The attempts to preserve the Indian rupee reserve in the country is now bordering along desperate measures for the central bank. The rupee crisis has exposed the vulnerabilities of an import dependent country like ours and calls for a reevaluation of our developmental priorities. While all macroeconomic policies need a reality check, there is also a serious need to go back to the basics and discuss some fundamental economic indicators that bricks up to shape the economy. One such indicator is the pegging of the Bhutanese ngultrum to the Indian rupee.
Historically, having the one-to-one “fixed” or “pegged” exchange rate regime has favored Bhutan.
As is the case with Bhutan, countries with pegs are normally known to have weak capital markets and financial regulating mechanisms. In such a scenario, the peg helps create stability in the economy. In our case, it helped stabilize the ngultrum against the much more stable rupee. As India has always been our largest trading partner and donor, the peg made trade and investment between Bhutan and India easier and avoided the complications of working with daily fluctuations. Having a stable ngultrum also gave it the credibility which helped control inflation.
Because of all the above benefits, our bureaucrats, policymakers, and think tanks have always favored to have the peg and we have never even entertained the debate to remove the peg. They were right, until now. The current rupee crisis has thrown all past logics out of the window and calls for a serious debate on whether we should maintain the peg.

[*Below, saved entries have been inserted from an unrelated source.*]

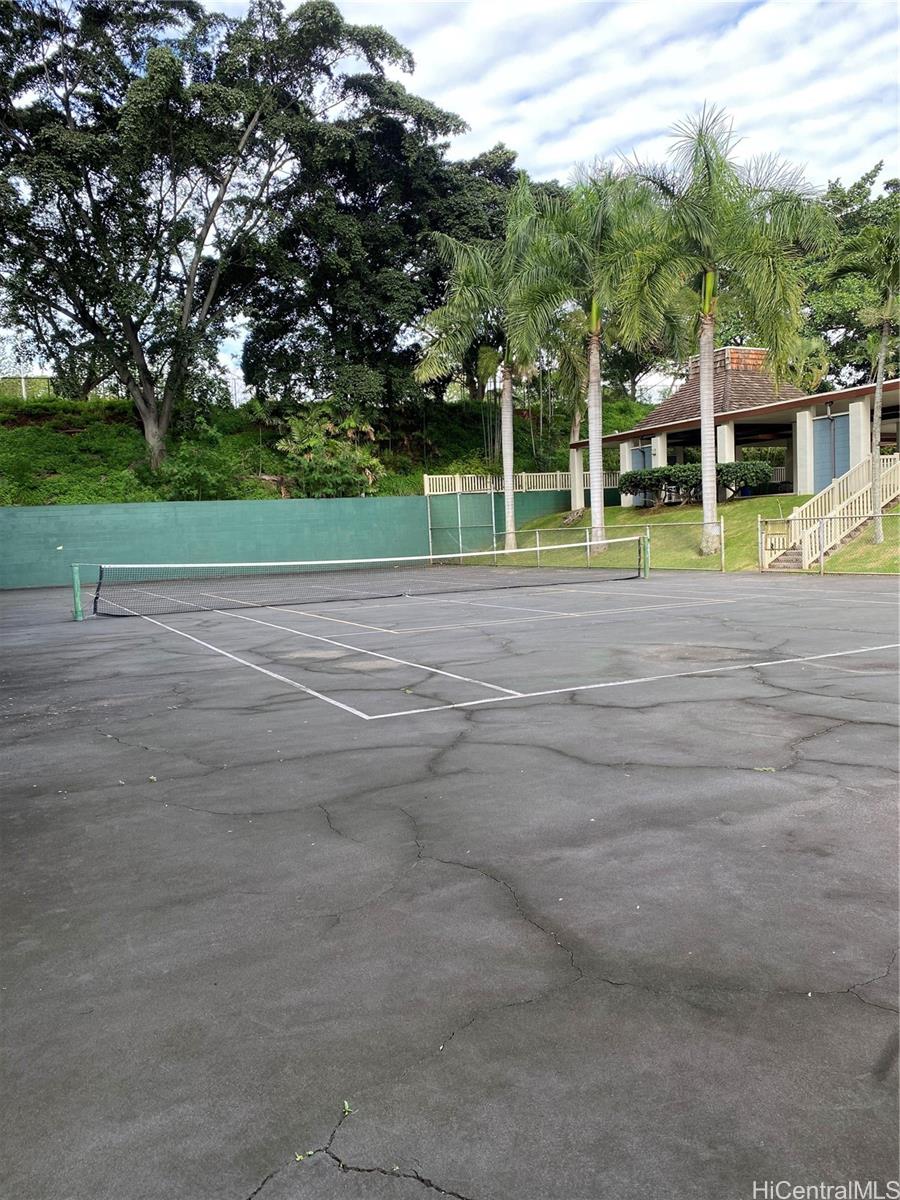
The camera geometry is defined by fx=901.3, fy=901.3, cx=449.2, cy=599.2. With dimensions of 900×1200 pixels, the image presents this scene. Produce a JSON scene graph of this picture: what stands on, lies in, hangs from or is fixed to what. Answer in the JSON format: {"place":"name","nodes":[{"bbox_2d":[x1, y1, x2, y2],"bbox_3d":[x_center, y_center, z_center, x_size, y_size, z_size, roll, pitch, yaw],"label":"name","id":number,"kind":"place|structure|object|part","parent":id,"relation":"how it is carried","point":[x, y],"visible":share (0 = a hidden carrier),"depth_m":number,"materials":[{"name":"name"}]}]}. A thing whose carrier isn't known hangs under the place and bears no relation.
{"place":"outdoors","nodes":[
{"label":"outdoors","id":0,"kind":"place"},
{"bbox_2d":[0,490,601,589],"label":"green wall","id":1,"kind":"structure","parent":0,"point":[11,578],"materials":[{"name":"green"}]},
{"bbox_2d":[422,470,620,494],"bbox_3d":[2.653,-4.160,32.049,7.884,0.928,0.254,-5,6,-29],"label":"white fence","id":2,"kind":"object","parent":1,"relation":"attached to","point":[488,480],"visible":0.64,"depth_m":31.79,"materials":[{"name":"white wood"}]},
{"bbox_2d":[1,383,657,507],"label":"grassy bank","id":3,"kind":"structure","parent":0,"point":[107,404],"materials":[{"name":"green plant"}]},
{"bbox_2d":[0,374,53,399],"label":"fence","id":4,"kind":"object","parent":3,"relation":"on","point":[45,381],"visible":0.44,"depth_m":33.69,"materials":[{"name":"green"}]},
{"bbox_2d":[162,443,240,500],"bbox_3d":[-7.616,-3.620,27.333,2.927,2.077,2.964,-5,6,-29],"label":"shrub","id":5,"kind":"object","parent":3,"relation":"on","point":[194,480],"visible":0.87,"depth_m":26.82,"materials":[{"name":"green plant"}]},
{"bbox_2d":[0,0,450,482],"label":"large tree","id":6,"kind":"object","parent":3,"relation":"on","point":[218,200],"visible":1,"depth_m":25.64,"materials":[{"name":"plant"}]},
{"bbox_2d":[274,401,384,497],"bbox_3d":[-3.869,-4.571,29.524,4.087,3.676,4.093,-5,6,-29],"label":"shrub","id":7,"kind":"object","parent":3,"relation":"on","point":[297,437],"visible":0.9,"depth_m":28.91,"materials":[{"name":"green plant"}]},
{"bbox_2d":[238,101,524,409],"bbox_3d":[-2.323,-11.511,34.874,12.636,12.823,11.380,-5,6,-29],"label":"tree","id":8,"kind":"object","parent":3,"relation":"on","point":[503,170],"visible":0.76,"depth_m":31.45,"materials":[{"name":"plant"}]},
{"bbox_2d":[71,0,899,402],"label":"sky","id":9,"kind":"structure","parent":0,"point":[582,86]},
{"bbox_2d":[486,493,899,575],"label":"lawn","id":10,"kind":"structure","parent":0,"point":[681,518],"materials":[{"name":"green plant"}]},
{"bbox_2d":[417,177,569,554],"bbox_3d":[1.625,-6.648,26.146,5.198,10.436,5.220,-5,6,-29],"label":"palm tree","id":11,"kind":"object","parent":10,"relation":"on","point":[510,523],"visible":0.97,"depth_m":25.44,"materials":[{"name":"green plant"}]},
{"bbox_2d":[553,327,595,514],"bbox_3d":[4.670,-7.000,31.711,3.919,8.332,3.935,-7,7,-44],"label":"palm tree","id":12,"kind":"object","parent":10,"relation":"on","point":[574,505],"visible":0.57,"depth_m":31.67,"materials":[{"name":"plant"}]},
{"bbox_2d":[515,158,675,550],"bbox_3d":[3.777,-6.261,23.494,4.741,9.715,4.831,-5,6,-29],"label":"palm tree","id":13,"kind":"object","parent":10,"relation":"on","point":[599,515],"visible":0.99,"depth_m":22.89,"materials":[{"name":"green plant"}]},
{"bbox_2d":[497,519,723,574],"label":"chain-link fence","id":14,"kind":"object","parent":10,"relation":"on","point":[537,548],"visible":0.78,"depth_m":22.09,"materials":[{"name":"metal"}]},
{"bbox_2d":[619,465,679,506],"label":"shrub","id":15,"kind":"object","parent":10,"relation":"on","point":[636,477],"visible":0.75,"depth_m":25.76,"materials":[{"name":"green plant"}]},
{"bbox_2d":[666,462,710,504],"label":"shrub","id":16,"kind":"object","parent":10,"relation":"on","point":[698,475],"visible":0.67,"depth_m":25.07,"materials":[{"name":"green plant"}]},
{"bbox_2d":[619,459,773,505],"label":"hedge","id":17,"kind":"object","parent":10,"relation":"on","point":[631,477],"visible":0.7,"depth_m":25.30,"materials":[{"name":"green plant"}]},
{"bbox_2d":[616,103,829,557],"bbox_3d":[6.077,-5.939,20.597,4.841,9.579,4.910,-6,7,-42],"label":"palm tree","id":18,"kind":"object","parent":10,"relation":"on","point":[710,336],"visible":1,"depth_m":20.01,"materials":[{"name":"green plant"}]},
{"label":"palm trunk","id":19,"kind":"part","parent":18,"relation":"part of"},
{"bbox_2d":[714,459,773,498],"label":"shrub","id":20,"kind":"object","parent":10,"relation":"on","point":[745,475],"visible":0.71,"depth_m":25.04,"materials":[{"name":"green plant"}]},
{"bbox_2d":[759,452,898,570],"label":"staircase","id":21,"kind":"structure","parent":10,"relation":"on","point":[888,497],"materials":[{"name":"beige wood"}]},
{"bbox_2d":[758,510,899,575],"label":"chain-link fence","id":22,"kind":"object","parent":10,"relation":"on","point":[822,571],"visible":0.96,"depth_m":17.73,"materials":[{"name":"metal"}]},
{"bbox_2d":[856,223,899,543],"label":"palm tree","id":23,"kind":"object","parent":10,"relation":"on","point":[881,351],"visible":0.99,"depth_m":18.76,"materials":[{"name":"plant"}]},
{"bbox_2d":[567,340,899,509],"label":"pavilion","id":24,"kind":"structure","parent":0,"point":[856,407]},
{"bbox_2d":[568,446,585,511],"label":"column","id":25,"kind":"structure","parent":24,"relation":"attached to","point":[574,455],"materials":[{"name":"beige paint"}]},
{"bbox_2d":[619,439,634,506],"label":"column","id":26,"kind":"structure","parent":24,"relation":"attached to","point":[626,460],"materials":[{"name":"beige paint"}]},
{"bbox_2d":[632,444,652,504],"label":"door","id":27,"kind":"structure","parent":24,"relation":"in","point":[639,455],"depth_m":29.42,"materials":[{"name":"blue"}]},
{"bbox_2d":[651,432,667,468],"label":"column","id":28,"kind":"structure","parent":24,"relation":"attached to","point":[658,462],"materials":[{"name":"beige paint"}]},
{"bbox_2d":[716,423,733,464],"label":"column","id":29,"kind":"structure","parent":24,"relation":"attached to","point":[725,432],"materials":[{"name":"white paint"}]},
{"bbox_2d":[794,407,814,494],"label":"column","id":30,"kind":"structure","parent":24,"relation":"attached to","point":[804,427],"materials":[{"name":"white paint"}]},
{"bbox_2d":[811,412,849,493],"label":"door","id":31,"kind":"structure","parent":24,"relation":"in","point":[836,429],"depth_m":22.66,"materials":[{"name":"blue"}]},
{"bbox_2d":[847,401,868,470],"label":"column","id":32,"kind":"structure","parent":24,"relation":"attached to","point":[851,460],"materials":[{"name":"white paint"}]},
{"label":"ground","id":33,"kind":"structure","parent":0},
{"bbox_2d":[0,568,899,1197],"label":"tennis court","id":34,"kind":"object","parent":33,"relation":"on","point":[869,1014],"visible":0.95,"depth_m":3.20,"materials":[{"name":"grey asphalt"}]},
{"bbox_2d":[70,563,84,620],"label":"net post","id":35,"kind":"object","parent":34,"relation":"on","point":[77,598],"visible":0.92,"depth_m":14.27,"materials":[{"name":"green metal"}]},
{"bbox_2d":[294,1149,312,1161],"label":"leaf","id":36,"kind":"object","parent":34,"relation":"on","point":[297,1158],"visible":0.62,"depth_m":1.87,"materials":[{"name":"green plant"}]},
{"bbox_2d":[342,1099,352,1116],"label":"leaf","id":37,"kind":"object","parent":34,"relation":"on","point":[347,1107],"visible":0.6,"depth_m":2.05,"materials":[{"name":"green plant"}]},
{"bbox_2d":[86,547,644,620],"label":"tennis net","id":38,"kind":"object","parent":34,"relation":"on","point":[357,560],"visible":0.99,"depth_m":15.33,"materials":[{"name":"black plastic"}]},
{"bbox_2d":[425,490,496,561],"bbox_3d":[0.318,-2.199,27.745,1.815,2.165,1.131,-5,6,-29],"label":"metal frame","id":39,"kind":"object","parent":34,"relation":"on","point":[493,502],"visible":0.84,"depth_m":27.77,"materials":[{"name":"metal"}]},
{"bbox_2d":[641,527,651,578],"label":"net post","id":40,"kind":"object","parent":34,"relation":"on","point":[646,565],"visible":0.97,"depth_m":18.75,"materials":[{"name":"green metal"}]},
{"bbox_2d":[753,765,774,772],"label":"leaf","id":41,"kind":"object","parent":34,"relation":"on","point":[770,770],"visible":0.85,"depth_m":4.53,"materials":[{"name":"green"}]},
{"bbox_2d":[802,166,899,389],"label":"tree","id":42,"kind":"object","parent":33,"relation":"on","point":[851,323],"visible":0.66,"depth_m":37.69,"materials":[{"name":"green plant"}]}
]}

Global experience has shown that the peg is very difficult to maintain over a long period of time. Most often than not, a peg sustained over a long period of time has resulted into a financial crisis forcing countries to un-peg and opt for a floating exchange regime. The Mexican financial crisis of 1994-95 and the Asian Crisis of 1997 are typical examples. The Asian crisis and an artificially high fixed exchange rate further caused the Russian Crisis in 1998. In all the three above examples, an illogical attempt to maintain a high value of the local currency to respect the peg resulted into an overvaluation of the local currency. It resulted in severe depletion of the foreign reserve supplies just like the rupee shortage we are experiencing. Such a situation is called a currency crisis.
After the Asian crisis, Thailand was forced to un-peg its currency with the US dollar. The Asian crisis began in Thailand after Thai baht collapsed and the government failed to support its fixed exchange rate as it had run out of foreign currency.
We are not the only country in the region grappling with the economics of having a fixed exchange regime. Nepal has also pegged its currency to the Indian rupee at 1.6 to 1 meaning that Nepali rupee 160 is equivalent to Indian rupee 100 which was last adjusted in 1993.
However, Nepal’s situation is a bit different because its Foreign Exchange Regulation Act 1962 allows the central bank to follow the floating exchange rate regime. This means that despite its freedom to move away from the peg, it has chosen to stick to it because of political and economic instabilities in Nepal which could erode people’s confidence in the Nepali rupee if the peg is removed.
Moreover, over the past few years, the Indian economy has been growing at more than eight percent while Nepal growth rate has is about half of that. This is a much cited reason by experts to retain the peg because the better growth rate of India makes the Nepali rupee also stronger.
Here, Nepal’s argument of respecting the peg with the Indian rupee because India is doing better than them doesn’t apply to Bhutan. In the past five years, we have experienced an average growth rate of 9.82% with a high of 19.7% in 2007 which is much higher than that of India.
Despite being in either extremes of India in the economic growth scale, it is intriguing to note here that both Bhutan and Nepal is skeptic of doing away with the peg. This shows that there is much beyond actual economics to move away from the peg. There is an ardent lack of political will even to attempt it.
Going back to actual economics, the pegging regime comes with a lot of baggage. One never knows the real economic scenario because growth indicators are dictated by the foreign currency – the Indian rupee in our case. The Mundell-Fleming model says that fixed exchange rate system restricts the effectiveness of having an independent monetary policy to achieve macroeconomic stability. In our context, it means that Bhutan cannot use its monetary policy effectively without assistance from the Indian government. Recently, a foreign expert, with support from the UNDP conducted a study in Bhutan and it recommended Bhutan to have an independent exchange rate policy meaning to remove the peg from the rupee. But the central bank and the government were quick to hush up the suggestion.
Global financial experts are of the consensus that while the peg has certain advantages and a floating regime is not without flaws, the latter is a much better regime to value and understand one’s own currency and to facilitate market equilibrium. In light of the current currency crisis, Bhutan is desperately looking for answers and removing the peg may be the best way for the long run. We can begin by debating on it.